Figure 11. Production of dnTCF4 in ECs mimics the phenotypes seen with loss of canonical WNT signaling in the retina and cerebellum.

(A) The R26-LSL-tdT-dnTcf4 knockin before and after Cre-mediated recombination (upper panel). EC accumulation of tdTomato in R26-LSL-tdT-dnTcf4 Tie2-Cre retina flat mounts (lower panel). Scale bar: 200 μm. (B) P7 R26-LSL-tdT-dnTcf4/+ Tie2-Cre retinas show a modest decrease in Claudin5 expression in veins and capillaries compared with WT controls. Scale bar: 500 μm (upper panels); 200 μm (lower panels). (C) Quantification of branch points from retinal veins and arteries at P7 (left panel) and vascular density in the 3 retinal layers at P16 (right panel). *P < 0.01. (D) R26-LSL-tdT-dnTcf4/R26-LSL-tdT-dnTcf4 Pdgfb-CreER retinas (i.e., 2 alleles expressing dnTcf4) from P9–P10 mice treated with 50 μg 4HT at P3 show sulfo-NHS-biotin leakage and reduced vessel density (top panels). Pdgfb-CreER mediates nearly complete recombination at R26 as assessed by tdTomato fluorescence (bottom panels). Scale bar: 400 μm. (E) Genetic interaction between Ndp and R26-LSL-tdT-dnTcf4 with EC expression of dnTcf4. At P18, PLVAP⁺ ECs increase in the vasculature of the Ndp^KO;R26-LSL-tdT-dnTcf4/+ Tie2-Cre cerebellum (lower panel; white arrows) compared with the Ndp^KO cerebellum (upper panel).
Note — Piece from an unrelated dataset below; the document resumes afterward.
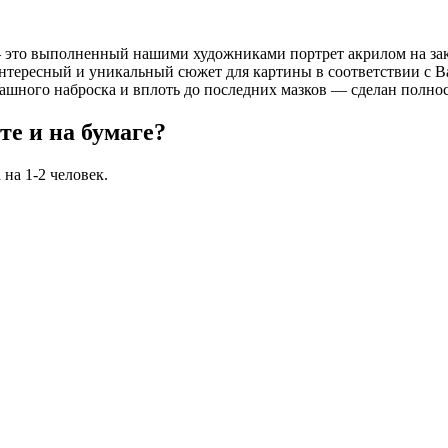
– это выполненный нашими художниками портрет акрилом на зак
ть интересный и уникальный сюжет для картины в соответствии
ндашного наброска и вплоть до последних мазков — сделан полн
те и на бумаге?
на 1-2 человек.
Scale bar: 1 mm. (F) Synergistic effect of reducing or eliminating Tcf4 and expressing different levels of dnTcf4 in ECs. Flat-mount P9–P10 retinas from mice that had received 40 μg 4HT at P1. With each reduction in Tcf4 or increase in dnTcf4, there are greater PLVAP expression and lower Claudin5 expression in veins and capillaries. Scale bar: 500 μm.